S23B-4493:
Nucleation process of an M2 earthquake in a deep gold mine in South Africa inferred from on-fault foreshock activity

Tuesday, 16 December 2014
Yasuo Yabe1,2, Masao Nakatani2,3, Makoto Naoi2,4, Joachim Philipp5, Christoph Janssen6, Hironori Kawakata2,7, Georg H Dresen6 and Hiroshi Ogasawara2, (1)Tohoku University, Sendai, Japan, (2)SATREPS, Tokyo, Japan, (3)University of Tokyo, Bunkyo-ku, Japan, (4)Kyoto University, Kyoto, Japan, (5)GMuG Gesellschaft für Materialprüfung und Geophysik mbH, Bad Nauheim, Germany, (6)Helmholtz Centre Potsdam GFZ German Research Centre for Geosciences, Potsdam, Germany, (7)Ritsumeikan University, Kusatsu Shiga, Japan
Abstract:
We observed foreshock activity of an Mw2.2 earthquake (the mainshock) that occurred in a gabbroic dyke at a depth of about 3.3 km from the surface in a deep gold mine in South Africa. Foreshock activity, selectively occurring on a plane on which the mainshock would occur, lasted for at least six months until the mainshock. Rock samples in the mainshock source region were recovered by drilling afterward. Indication of ancient hydrothermal alteration on the rupture plane of the mainshock suggests that the foreshock activity occurred on a pre-existing weakness, probably a healed joint, to nucleate the mainshock. The foreshocks during the three months leading up to the mainshock concentrated to three clusters (F1-F3), which, we interpreted, represent the nucleation at multiple sites. The temporal variation in the foreshock activity in the three months can be well explained by the temporal variation of the stressing state in the source region of the mainshock due to nearby mining. One of these clusters (cluster F2) showed an accelerated activity from about 10 days before the mainshock, while activity over the entire foreshock area was rather constant. The foreshock sources in the final 41 hours, during which the stress state was constant, migrated from F2 to F1 that neighbored to the mainshock hypocenter, suggesting coalescence of the two nuclei. The occurrence of mainshock was 0.4-2.3 days earlier than the time expected from an extrapolation of the accelerated foreshock activity in F2. The nucleation of mainshock may have been advanced to the criticality for dynamic instability in a stepwise manner upon the coalescence of nuclei.
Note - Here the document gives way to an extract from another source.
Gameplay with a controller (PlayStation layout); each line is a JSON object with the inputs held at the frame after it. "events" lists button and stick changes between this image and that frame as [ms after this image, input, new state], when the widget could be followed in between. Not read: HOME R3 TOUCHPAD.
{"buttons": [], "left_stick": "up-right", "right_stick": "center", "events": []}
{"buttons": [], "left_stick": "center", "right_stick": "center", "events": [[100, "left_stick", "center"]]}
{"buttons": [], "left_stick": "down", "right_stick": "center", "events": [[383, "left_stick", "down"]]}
While the heterogeneity of geological structures obscures the straightforward manifestation of self-driven quasi-static nucleation, the present careful analysis suggests that some essence of such nucleation as known from the fracture theory and laboratory experiments was caught in the pre-M2 AE data on a natural joint at a depth of 3.3 km.